(Document text):

With the dust beginning to settle around the remains of the ill-fated Tower, it only remains to pick through the rubble for some choice quotes from a set of reviewers who have acted with a singularity of purpose that one wishes might have applied by the eight partner companies behind Babel.
With hindsight it seems horribly inevitable that a production based on the story of the development of languages should be so inchoate in its own messages. Working together like a pack of wolves scenting blood, reviewers of all shapes and sizes have seized on its weaknesses in order to give all concerned a right kick in the Babels.
Given the general tone of respectable politeness that most of my peers exude the only reasonable explanation is some kind of Village of the Damned-style mind control. Tragic of course, but rather than waste the opportunity this humble reviewer has taken the opportunity to gather together the most scabrous, haranguing, bad-temperedly bilious reviews in one easy cut-out and keep article. So do please enjoy.
Six of the best
6. Michael Coveney, What’s On Stage
“The best part of it is the queuing outside (rather like on the first day of a Lord’s Test Match), the bar inside, the gathering in the Pleasance round the corner…”
Well it seems only fair that we kick off with one of the more positive reviews. It is true that a £3.50 for a decent sized cup of red wine, the bar on site proved to be remarkably better value than the eye-wateringly high prices that regularly empties the pockets of punters frequenting the Barbican. The review does rather go downhill from there…
5. Charles Spencer, The Daily Telegraph
“…politically correct, dramatically inert and involves a great deal of tiresome queuing”
Ok, scratch that, maybe not everyone liked the queuing.
4. Matt Trueman, Carousel of Fantasies
“…sickly stench of hippyish platitudes and synthetic good will”
Hmm, it really does seem that people were turned off by the do-gooding spirit of the whole affair. Perhaps audiences have become more cynical but I am sure that we weren’t the only ones expressing some sympathy with the guards, particularly when being forced to face protestors with sentiments that sounded like they were agreed by passing around a conch at a commune in the 1970’s.
3. Charles Spencer, The Daily Telegraph
“…we are instructed to “cherish the child that holds your hand.” At this point I thought I might throw up.”

(Information provided):
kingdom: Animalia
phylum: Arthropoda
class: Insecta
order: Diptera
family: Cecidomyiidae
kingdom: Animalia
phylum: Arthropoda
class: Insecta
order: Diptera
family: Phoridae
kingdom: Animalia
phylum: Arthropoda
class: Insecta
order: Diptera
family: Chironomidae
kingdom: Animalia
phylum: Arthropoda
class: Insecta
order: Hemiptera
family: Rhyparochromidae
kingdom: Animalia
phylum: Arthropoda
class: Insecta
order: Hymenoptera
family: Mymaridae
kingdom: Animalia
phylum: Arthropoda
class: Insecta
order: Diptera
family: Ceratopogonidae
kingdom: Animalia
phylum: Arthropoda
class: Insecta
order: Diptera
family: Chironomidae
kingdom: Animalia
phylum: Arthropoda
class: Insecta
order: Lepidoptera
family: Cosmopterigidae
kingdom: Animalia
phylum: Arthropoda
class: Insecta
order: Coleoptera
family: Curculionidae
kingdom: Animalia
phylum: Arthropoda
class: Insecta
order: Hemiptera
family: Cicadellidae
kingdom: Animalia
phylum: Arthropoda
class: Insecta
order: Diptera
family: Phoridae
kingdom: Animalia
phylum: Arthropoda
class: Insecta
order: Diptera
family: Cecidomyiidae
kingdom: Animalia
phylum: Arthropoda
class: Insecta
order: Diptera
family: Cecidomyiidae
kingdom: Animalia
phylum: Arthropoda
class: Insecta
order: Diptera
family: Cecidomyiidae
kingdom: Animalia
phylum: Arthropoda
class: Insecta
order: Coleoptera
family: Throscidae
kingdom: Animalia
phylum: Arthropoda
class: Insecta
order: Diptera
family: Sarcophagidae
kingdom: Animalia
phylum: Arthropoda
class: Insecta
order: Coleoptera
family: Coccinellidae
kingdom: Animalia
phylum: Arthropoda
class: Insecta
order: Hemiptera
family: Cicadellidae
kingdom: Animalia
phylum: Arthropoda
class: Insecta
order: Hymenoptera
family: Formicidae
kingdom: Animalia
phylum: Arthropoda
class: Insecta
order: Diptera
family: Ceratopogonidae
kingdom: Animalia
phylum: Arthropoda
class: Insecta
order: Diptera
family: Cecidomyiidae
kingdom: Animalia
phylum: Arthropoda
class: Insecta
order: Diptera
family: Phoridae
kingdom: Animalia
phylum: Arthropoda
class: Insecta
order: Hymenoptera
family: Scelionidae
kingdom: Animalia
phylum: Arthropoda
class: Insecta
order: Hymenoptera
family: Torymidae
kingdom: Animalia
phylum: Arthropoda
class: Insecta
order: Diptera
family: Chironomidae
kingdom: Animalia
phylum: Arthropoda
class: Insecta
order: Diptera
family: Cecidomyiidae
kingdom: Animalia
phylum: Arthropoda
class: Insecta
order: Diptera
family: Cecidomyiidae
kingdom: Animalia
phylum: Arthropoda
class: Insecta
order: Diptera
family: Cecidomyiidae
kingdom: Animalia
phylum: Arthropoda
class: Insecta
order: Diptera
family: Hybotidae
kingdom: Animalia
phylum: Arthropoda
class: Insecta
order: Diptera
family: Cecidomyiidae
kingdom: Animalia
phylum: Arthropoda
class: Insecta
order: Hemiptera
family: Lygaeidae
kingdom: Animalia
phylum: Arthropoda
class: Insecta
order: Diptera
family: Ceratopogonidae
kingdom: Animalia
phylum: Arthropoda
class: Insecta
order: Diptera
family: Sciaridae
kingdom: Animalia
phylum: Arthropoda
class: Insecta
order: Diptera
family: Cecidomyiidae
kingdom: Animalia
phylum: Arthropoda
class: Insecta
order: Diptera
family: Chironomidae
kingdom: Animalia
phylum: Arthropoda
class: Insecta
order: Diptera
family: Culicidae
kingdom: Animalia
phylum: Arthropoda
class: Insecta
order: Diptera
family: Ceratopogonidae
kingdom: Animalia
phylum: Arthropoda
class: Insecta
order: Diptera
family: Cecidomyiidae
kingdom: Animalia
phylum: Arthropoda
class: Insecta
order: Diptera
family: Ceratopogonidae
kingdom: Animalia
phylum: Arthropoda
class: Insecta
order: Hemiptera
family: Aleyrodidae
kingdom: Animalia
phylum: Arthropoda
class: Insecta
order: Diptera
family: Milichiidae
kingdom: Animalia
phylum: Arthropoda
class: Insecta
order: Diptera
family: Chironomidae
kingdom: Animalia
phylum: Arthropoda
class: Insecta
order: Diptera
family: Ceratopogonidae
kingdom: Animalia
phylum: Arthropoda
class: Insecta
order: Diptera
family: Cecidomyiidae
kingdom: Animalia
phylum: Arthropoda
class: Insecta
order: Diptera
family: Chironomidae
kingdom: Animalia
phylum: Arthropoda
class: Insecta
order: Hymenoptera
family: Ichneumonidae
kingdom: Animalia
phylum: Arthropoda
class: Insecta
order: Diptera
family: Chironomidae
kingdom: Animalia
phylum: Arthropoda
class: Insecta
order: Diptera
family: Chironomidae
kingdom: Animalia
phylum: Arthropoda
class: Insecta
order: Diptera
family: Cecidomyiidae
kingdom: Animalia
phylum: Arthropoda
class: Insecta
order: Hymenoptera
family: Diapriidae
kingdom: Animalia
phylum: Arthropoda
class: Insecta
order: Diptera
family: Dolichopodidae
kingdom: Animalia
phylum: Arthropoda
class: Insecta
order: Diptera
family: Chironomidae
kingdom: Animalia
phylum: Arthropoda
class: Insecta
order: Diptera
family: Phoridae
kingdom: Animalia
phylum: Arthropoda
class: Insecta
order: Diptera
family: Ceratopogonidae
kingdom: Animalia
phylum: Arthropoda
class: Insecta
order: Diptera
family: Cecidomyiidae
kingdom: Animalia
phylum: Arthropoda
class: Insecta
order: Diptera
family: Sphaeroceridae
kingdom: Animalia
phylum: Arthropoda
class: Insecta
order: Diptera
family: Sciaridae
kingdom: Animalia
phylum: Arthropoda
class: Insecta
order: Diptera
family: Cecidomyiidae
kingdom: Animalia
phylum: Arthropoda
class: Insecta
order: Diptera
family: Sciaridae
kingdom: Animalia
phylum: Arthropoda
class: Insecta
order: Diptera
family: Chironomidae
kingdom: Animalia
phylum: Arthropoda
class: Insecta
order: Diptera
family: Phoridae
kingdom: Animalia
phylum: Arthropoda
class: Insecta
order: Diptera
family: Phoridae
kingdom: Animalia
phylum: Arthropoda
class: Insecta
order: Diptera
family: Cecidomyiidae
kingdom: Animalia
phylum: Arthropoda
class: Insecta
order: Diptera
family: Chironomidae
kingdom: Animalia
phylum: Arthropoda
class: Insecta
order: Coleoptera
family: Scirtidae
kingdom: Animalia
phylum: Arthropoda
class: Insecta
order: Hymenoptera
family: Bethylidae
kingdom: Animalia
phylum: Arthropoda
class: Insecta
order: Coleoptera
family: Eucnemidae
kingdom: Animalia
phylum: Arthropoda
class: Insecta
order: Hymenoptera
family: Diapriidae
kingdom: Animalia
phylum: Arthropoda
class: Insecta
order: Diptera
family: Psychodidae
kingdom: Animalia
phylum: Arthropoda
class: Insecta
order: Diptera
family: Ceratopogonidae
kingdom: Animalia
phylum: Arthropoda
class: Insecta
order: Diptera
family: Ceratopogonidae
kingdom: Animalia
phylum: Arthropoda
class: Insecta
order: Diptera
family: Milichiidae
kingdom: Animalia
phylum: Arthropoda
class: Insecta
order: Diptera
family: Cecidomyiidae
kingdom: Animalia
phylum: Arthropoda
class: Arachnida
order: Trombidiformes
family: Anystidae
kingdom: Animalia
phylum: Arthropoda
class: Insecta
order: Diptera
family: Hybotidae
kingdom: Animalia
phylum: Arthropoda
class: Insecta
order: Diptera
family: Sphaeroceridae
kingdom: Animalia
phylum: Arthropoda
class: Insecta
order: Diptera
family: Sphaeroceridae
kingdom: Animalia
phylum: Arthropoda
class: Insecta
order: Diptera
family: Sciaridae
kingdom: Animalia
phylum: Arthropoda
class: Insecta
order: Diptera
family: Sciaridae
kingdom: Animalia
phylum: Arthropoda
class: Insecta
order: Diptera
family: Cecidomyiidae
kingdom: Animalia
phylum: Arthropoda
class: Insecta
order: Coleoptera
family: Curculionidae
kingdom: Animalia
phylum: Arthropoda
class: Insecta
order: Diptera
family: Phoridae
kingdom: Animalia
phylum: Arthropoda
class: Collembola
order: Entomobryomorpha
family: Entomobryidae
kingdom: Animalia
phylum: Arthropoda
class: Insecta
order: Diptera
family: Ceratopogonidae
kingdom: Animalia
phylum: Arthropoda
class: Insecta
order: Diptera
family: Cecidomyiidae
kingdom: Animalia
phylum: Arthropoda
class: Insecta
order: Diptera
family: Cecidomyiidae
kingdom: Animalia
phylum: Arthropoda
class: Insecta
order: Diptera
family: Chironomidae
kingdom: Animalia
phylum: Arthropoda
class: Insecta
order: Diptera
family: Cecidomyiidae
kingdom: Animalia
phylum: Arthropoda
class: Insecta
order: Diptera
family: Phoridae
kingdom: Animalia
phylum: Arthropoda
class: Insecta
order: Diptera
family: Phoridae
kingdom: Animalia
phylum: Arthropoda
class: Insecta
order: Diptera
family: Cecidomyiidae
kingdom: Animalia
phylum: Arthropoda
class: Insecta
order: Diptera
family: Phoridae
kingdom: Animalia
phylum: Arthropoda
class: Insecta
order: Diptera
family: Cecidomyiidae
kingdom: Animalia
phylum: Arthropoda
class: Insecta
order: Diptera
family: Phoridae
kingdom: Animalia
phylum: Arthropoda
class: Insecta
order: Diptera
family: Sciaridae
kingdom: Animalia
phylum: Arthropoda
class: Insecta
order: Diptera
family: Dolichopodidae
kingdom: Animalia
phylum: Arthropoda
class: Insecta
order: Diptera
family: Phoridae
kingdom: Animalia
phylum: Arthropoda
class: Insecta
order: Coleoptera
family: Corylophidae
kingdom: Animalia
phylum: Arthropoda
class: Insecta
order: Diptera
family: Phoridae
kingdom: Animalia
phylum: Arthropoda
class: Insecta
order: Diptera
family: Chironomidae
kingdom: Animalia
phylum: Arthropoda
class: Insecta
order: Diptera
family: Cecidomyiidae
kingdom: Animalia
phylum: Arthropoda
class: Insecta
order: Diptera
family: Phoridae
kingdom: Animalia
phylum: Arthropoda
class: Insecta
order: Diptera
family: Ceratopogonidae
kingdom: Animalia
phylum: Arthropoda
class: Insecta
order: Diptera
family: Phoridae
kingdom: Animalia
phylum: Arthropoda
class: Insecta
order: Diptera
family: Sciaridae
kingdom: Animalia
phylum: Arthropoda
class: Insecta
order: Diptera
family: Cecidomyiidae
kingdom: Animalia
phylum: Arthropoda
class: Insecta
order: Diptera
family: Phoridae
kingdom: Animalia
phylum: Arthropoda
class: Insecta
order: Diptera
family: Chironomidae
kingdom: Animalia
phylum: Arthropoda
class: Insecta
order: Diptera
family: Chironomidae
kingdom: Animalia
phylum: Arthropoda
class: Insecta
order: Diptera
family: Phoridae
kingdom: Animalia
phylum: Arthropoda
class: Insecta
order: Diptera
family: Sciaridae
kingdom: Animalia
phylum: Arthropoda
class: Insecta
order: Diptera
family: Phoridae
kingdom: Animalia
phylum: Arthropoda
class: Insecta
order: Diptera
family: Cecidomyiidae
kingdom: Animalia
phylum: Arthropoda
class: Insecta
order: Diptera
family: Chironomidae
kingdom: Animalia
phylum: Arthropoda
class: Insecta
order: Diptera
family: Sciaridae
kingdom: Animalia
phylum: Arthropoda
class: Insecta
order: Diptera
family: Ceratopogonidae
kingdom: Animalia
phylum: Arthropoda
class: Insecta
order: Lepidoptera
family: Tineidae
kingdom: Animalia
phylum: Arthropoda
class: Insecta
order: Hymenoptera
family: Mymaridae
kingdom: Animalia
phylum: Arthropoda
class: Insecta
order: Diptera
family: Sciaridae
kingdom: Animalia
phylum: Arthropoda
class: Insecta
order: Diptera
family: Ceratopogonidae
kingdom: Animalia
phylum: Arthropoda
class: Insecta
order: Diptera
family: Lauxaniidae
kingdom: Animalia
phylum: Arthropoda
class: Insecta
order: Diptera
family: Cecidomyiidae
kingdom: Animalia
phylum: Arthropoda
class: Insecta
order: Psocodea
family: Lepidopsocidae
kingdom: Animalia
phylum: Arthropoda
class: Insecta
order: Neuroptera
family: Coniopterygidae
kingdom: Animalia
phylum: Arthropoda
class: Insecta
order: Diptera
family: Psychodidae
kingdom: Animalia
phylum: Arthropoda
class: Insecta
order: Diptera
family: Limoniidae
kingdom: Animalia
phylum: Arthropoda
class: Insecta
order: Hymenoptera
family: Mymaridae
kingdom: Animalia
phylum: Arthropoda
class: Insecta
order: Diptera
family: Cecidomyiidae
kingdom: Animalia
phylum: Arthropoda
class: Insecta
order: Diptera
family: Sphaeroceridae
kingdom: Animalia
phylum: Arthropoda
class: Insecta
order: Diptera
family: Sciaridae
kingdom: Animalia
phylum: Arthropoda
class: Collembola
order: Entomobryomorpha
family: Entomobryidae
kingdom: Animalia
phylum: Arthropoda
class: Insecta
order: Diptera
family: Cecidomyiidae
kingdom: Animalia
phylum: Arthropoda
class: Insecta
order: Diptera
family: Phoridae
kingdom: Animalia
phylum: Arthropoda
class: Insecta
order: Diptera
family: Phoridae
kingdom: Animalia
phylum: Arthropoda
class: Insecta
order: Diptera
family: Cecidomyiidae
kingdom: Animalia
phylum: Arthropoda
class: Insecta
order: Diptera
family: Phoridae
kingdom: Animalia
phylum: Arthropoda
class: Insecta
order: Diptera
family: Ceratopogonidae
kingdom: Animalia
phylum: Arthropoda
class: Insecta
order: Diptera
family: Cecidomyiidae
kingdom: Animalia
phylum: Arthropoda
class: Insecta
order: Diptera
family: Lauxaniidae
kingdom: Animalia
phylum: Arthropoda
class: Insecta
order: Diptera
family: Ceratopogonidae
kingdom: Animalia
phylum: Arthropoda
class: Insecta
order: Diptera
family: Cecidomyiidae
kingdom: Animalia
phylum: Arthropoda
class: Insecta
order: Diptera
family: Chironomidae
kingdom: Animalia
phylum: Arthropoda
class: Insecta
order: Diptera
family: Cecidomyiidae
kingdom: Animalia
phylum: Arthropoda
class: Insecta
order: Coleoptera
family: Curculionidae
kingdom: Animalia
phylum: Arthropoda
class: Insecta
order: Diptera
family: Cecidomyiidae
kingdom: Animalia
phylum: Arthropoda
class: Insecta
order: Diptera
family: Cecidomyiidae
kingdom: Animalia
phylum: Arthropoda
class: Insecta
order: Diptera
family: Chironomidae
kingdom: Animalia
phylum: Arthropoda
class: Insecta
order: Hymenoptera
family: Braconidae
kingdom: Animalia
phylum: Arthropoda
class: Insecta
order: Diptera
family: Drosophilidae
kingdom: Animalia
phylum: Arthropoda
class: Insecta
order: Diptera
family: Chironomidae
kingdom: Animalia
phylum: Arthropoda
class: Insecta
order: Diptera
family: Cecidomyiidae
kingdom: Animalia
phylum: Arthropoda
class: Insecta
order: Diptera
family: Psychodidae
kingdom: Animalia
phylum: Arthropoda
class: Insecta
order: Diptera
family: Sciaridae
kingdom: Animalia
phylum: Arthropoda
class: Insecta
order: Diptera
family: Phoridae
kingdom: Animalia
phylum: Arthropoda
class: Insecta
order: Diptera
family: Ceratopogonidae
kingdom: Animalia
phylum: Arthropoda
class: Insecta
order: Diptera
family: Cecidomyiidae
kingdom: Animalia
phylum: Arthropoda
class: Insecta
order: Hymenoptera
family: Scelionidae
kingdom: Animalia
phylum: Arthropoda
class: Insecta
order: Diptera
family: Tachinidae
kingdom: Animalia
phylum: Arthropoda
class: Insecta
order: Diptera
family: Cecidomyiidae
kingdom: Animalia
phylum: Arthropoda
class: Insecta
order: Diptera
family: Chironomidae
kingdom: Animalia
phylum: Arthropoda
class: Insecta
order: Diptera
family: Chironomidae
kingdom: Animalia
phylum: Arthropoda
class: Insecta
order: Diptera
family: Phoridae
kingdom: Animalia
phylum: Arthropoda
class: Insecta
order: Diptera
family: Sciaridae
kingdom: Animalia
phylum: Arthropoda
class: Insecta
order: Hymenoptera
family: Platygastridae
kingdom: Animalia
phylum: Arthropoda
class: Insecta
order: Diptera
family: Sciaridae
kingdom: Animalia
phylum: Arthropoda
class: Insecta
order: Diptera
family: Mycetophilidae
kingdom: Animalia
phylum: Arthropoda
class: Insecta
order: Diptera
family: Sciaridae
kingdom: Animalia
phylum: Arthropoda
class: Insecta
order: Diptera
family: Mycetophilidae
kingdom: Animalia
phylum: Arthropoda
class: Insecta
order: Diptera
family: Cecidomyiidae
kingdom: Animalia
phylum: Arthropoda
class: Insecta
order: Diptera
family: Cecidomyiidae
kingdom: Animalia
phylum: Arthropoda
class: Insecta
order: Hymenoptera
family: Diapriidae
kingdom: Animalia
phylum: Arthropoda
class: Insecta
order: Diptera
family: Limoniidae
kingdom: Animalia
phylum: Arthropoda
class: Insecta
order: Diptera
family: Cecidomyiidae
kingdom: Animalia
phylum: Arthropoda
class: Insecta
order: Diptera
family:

(Work task 1):
Answer these from the article about Babel's reviews:
(a) How many partner companies were behind Babel?
(b) What did a decent-sized cup of red wine cost at the bar on site?
(c) For which publication is Charles Spencer listed as writing?
(Work task 2):
Please resume the article about Babel's reviews, starting right after its final line.
The entries come from a different source than the article about Babel's reviews.

(Written answer 1):
(a) Eight.
(b) £3.50.
(c) The Daily Telegraph.

(Written answer 2):
Yes, there really was a backlash against the way the sentiment in the show is presented. Even our muesli-eating friends at the Guardian had problems with it being ‘too politically naïve, too lacking in complexity and texture’. If they hoped it might strike a chord with those issue-conscious Indy readers then, well, bad luck: “making the schmaltzy declarations of our shared humanity […] shouted out at the end harder to swallow”.
=2. Eleanor Turney, A Younger Theatre / Michael Coveney, What’s On Stage
“banal pomposity” / “self-conscious, low-level, intellectual sloppiness”
A tie for 2nd place as A Younger Theatre and What’s On Stage battle it out for the most succinctly elegant riposte. Turney wins on artful simplicity, whereas Coveney has the edge on bilious testiness.
And our winner is…
1. Matt Trueman, Carousel of Fantasies
“Only the spirit in which Babel was conceived saves it from being irredeemable. In its execution, it ranks as a failure on all fronts, most significantly on the grounds that it fans the very cynicism that it sets out to counter”
Umm, ouch. As an introductory paragraph this pretty much takes the biscuit. In most of the reviews it would take until the second or third paragraph before really laying into the production but Trueman sets his sights on the jugular from almost the first word. In fact the whole effect is magnified by the half-hearted attempt to inject some positivity by referring to the spirit of the production. I remember being in a rugby team walloped by over 100 points against our public school betters, apparently we could console ourselves in the fact we ‘played the game with spirit’. It didn’t console me then, and it shouldn’t console anyone now.